The solution, he suggested, may be for U.S. and other foreign forces to concentrate at isolated bases, out of sight of Iraqis, and leave the country's security to Iraqi security forces. The foreign troops can be like reserves and come out of their camps only in response to emergencies that Iraqi troops cannot handle, he said.

Ali Samir Salman, 18, who works in the Baghdad University student cafeteria, said U.S. troops frequently have come under attack while driving down the broad avenue. He said he has seen insurgents -- whom he called fedayeen, or those who give themselves for a cause -- gathering by the roadside with rocket-propelled grenades and AK-47 automatic rifles to launch such attacks.

Neither he nor others have denounced the attackers to Iraqi police or U.S. troops. To the contrary, residents resent the U.S. convoys, he said, because the soldiers frequently shine brilliant lights into windows as they drive by and scan the roadsides for danger.

The attack Friday was carried out by a car rigged with a bomb that swerved sideways and stopped as a convoy of five Humvees drove by, he said. The driver bolted and ran to a waiting car, in which he fled with three other men, Salman said. The fourth U.S. vehicle to pass took the blast directly, he said, and a soldier manning a machine gun mounted on the roof was propelled high into the air.

After crashing to the roadbed, the soldier pushed himself up and tried to stand leaning on his gun, then collapsed again, he said. After that, Salman recounted, the soldier lay still until the Iraqi ambulance crew took charge of him and drove away. Before long, he said, the Bradleys, the Humvees and the helicopters showed up, and other soldiers spilled out to line the roadside.

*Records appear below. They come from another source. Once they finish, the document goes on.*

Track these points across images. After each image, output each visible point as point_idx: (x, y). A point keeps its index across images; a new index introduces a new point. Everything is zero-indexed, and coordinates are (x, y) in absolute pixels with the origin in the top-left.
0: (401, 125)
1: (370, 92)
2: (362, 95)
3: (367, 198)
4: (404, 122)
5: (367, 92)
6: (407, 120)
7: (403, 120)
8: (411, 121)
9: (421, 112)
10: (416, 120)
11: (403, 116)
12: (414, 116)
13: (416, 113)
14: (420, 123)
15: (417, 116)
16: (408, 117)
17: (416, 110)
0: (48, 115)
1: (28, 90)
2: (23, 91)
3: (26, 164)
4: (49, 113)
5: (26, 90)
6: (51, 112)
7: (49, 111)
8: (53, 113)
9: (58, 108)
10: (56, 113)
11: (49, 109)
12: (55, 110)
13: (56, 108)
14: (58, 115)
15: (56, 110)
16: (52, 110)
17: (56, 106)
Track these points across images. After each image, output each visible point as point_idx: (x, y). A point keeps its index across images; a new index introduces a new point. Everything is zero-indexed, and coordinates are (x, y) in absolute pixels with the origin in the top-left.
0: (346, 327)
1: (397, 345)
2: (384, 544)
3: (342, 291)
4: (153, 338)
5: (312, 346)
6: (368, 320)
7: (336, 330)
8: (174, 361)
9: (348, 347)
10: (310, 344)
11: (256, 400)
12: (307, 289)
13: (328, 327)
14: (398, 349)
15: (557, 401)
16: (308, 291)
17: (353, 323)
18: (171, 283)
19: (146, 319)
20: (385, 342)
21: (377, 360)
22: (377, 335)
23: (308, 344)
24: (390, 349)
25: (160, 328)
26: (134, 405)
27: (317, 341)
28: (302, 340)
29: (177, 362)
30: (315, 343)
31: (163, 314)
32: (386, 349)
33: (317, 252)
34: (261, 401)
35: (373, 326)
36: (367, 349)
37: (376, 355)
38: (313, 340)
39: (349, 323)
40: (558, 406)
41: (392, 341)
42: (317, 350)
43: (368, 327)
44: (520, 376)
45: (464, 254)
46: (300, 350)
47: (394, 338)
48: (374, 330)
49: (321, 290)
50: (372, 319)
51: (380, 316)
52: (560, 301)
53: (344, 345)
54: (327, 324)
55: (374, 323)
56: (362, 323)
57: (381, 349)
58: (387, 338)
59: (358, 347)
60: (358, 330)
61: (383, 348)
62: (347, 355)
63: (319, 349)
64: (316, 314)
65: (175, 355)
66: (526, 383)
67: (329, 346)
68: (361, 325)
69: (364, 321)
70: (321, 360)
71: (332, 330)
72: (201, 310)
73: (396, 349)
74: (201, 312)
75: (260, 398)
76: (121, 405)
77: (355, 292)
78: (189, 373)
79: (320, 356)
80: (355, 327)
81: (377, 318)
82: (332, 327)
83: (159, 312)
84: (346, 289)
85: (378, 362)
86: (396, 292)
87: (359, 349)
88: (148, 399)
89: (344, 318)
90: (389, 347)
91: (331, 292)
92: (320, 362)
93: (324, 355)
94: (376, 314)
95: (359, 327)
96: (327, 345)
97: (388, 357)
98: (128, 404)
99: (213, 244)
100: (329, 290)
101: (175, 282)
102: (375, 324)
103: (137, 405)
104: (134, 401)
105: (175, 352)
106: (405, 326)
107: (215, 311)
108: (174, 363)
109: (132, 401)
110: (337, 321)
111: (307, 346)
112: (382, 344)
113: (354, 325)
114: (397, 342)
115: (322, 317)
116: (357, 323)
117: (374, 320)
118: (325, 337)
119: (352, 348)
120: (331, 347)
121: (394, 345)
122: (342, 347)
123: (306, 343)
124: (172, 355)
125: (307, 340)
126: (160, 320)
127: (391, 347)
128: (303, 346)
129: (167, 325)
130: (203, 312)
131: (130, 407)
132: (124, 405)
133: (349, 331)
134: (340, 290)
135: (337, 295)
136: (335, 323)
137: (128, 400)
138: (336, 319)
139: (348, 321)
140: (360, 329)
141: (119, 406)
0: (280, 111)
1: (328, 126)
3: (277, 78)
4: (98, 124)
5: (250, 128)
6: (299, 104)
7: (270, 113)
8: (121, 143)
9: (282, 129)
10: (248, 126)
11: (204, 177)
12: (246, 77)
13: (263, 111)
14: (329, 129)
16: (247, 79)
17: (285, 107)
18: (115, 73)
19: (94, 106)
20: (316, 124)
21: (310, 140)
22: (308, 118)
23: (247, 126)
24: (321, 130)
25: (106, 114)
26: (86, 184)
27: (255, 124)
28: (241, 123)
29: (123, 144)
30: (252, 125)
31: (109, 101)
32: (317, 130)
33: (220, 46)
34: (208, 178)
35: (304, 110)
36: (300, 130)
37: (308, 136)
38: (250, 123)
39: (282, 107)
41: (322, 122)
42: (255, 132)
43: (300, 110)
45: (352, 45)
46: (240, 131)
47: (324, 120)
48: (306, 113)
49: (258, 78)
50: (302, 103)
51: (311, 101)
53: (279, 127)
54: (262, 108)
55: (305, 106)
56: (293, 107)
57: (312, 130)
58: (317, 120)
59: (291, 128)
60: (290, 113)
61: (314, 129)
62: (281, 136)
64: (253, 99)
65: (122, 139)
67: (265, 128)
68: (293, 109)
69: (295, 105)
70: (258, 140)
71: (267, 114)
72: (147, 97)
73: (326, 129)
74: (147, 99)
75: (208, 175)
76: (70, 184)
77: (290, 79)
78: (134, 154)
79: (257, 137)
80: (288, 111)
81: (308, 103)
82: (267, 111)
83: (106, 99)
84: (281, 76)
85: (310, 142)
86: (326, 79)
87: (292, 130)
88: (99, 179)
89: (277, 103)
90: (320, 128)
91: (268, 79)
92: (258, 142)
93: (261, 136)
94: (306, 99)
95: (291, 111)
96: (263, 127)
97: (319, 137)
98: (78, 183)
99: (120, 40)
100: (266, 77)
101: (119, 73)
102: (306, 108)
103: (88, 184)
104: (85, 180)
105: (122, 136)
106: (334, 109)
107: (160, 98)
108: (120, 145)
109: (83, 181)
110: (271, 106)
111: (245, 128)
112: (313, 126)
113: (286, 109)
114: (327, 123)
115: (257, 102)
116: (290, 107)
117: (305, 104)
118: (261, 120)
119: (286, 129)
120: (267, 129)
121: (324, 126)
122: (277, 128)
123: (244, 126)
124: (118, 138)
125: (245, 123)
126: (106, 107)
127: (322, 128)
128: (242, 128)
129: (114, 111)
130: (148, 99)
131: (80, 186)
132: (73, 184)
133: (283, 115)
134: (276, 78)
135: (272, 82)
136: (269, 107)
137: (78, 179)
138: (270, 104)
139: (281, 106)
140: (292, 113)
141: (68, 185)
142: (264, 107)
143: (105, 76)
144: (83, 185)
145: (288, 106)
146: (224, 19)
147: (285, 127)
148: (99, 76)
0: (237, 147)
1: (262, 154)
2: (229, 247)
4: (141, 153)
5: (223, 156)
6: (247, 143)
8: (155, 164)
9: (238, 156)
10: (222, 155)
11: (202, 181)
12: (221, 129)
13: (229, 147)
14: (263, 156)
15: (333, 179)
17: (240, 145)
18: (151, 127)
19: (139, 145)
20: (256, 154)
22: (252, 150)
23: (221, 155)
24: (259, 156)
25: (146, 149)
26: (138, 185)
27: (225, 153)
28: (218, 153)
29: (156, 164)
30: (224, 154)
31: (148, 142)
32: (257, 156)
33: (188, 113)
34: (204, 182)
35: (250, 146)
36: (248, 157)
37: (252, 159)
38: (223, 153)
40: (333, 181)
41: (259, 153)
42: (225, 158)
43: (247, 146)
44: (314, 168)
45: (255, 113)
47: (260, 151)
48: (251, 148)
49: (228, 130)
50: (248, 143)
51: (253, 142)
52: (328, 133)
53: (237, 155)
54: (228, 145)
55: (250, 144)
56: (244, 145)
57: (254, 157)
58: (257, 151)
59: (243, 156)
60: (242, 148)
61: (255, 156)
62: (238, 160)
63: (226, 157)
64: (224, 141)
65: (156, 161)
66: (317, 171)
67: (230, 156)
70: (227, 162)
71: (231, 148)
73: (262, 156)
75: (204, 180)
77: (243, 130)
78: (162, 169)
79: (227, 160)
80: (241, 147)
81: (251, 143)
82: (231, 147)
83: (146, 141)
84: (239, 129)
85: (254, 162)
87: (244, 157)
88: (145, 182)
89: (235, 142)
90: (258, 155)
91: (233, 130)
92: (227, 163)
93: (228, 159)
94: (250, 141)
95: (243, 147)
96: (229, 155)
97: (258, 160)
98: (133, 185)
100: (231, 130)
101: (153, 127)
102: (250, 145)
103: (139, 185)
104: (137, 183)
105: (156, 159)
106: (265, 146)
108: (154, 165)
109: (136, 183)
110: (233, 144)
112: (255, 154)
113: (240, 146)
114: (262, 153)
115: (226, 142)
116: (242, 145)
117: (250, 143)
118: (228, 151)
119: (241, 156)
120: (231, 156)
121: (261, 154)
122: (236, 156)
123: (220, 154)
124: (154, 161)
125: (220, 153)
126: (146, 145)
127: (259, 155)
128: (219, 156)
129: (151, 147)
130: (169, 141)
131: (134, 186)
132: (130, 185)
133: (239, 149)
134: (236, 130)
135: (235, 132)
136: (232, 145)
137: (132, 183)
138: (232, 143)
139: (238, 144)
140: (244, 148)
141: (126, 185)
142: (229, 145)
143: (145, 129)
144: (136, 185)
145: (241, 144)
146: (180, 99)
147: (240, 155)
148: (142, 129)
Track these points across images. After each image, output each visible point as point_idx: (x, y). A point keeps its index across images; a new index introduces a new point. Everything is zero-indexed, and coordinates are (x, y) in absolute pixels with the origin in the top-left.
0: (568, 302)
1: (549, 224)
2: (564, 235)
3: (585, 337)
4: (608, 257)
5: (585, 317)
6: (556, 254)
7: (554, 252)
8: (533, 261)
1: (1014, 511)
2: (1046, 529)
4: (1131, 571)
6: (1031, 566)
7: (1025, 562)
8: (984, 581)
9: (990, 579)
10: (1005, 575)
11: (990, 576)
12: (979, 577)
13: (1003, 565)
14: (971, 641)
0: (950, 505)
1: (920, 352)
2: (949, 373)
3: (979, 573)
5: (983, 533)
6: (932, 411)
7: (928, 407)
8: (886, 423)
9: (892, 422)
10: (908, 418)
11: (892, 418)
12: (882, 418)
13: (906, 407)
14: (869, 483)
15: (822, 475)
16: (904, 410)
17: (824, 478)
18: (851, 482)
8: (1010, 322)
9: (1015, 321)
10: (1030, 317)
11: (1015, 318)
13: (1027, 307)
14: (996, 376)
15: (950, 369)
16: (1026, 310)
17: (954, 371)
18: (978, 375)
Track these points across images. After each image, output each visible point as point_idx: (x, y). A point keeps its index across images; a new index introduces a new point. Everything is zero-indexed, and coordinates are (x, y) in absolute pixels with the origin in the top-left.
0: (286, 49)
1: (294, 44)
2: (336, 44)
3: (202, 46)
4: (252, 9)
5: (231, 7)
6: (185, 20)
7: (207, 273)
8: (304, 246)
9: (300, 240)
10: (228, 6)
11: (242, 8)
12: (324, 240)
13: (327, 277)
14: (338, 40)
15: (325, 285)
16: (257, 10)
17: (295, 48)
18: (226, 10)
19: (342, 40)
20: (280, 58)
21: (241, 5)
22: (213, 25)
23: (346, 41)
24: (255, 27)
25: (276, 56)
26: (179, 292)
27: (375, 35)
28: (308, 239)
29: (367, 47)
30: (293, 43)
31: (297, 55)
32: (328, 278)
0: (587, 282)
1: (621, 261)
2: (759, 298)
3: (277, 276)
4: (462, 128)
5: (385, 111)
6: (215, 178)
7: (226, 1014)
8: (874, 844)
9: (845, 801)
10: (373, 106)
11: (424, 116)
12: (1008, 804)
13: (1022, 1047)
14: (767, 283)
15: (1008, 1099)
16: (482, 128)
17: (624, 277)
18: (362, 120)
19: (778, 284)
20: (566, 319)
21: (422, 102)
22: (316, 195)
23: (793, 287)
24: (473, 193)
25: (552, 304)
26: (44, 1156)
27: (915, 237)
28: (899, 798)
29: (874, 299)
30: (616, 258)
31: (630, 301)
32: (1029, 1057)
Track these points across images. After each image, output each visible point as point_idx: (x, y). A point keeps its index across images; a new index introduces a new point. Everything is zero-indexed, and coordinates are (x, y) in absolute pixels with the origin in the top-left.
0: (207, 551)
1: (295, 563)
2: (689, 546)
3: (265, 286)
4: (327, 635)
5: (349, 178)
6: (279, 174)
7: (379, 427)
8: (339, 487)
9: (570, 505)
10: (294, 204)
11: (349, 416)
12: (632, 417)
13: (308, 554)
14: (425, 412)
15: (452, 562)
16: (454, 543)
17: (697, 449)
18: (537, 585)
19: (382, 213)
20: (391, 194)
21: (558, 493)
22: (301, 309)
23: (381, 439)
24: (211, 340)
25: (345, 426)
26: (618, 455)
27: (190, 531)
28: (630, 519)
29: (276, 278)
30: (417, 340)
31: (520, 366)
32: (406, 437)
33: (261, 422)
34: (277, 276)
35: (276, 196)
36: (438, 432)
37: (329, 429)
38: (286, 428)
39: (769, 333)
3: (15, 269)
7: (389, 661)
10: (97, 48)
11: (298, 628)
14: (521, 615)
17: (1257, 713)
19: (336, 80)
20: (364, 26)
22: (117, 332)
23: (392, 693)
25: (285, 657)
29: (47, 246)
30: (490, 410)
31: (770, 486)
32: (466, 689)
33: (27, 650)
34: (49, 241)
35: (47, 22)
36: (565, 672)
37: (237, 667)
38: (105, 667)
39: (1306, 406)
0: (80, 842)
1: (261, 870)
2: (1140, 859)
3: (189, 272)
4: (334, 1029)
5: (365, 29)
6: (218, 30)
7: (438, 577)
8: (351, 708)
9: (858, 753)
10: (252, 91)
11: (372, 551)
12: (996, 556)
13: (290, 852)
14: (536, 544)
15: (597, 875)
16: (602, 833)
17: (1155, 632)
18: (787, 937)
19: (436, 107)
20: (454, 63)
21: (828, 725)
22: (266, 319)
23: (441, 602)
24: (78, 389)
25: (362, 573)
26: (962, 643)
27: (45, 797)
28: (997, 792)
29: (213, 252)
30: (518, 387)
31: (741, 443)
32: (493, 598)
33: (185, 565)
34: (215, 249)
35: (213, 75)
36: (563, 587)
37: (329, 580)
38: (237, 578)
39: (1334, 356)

"Look at that soldier. He is shaking," a boy shouted, pointing at a young U.S. soldier wearing yellow-tinted goggles.

"That's because he was with them in the convoy when the bomb went off," another boy said. "He was frightened. Let's talk to him, cool him down, so he can forget."

The boys joked and tried to attract the soldier's attention with an attempt at English phrases. The soldier smiled faintly and talked back, correcting their pronunciation.

"Stay away from him, and don't point at the Humvees," an adult scolded. "I'm afraid they will not understand and they will think you are talking bad about them and they will get angry. Stop it."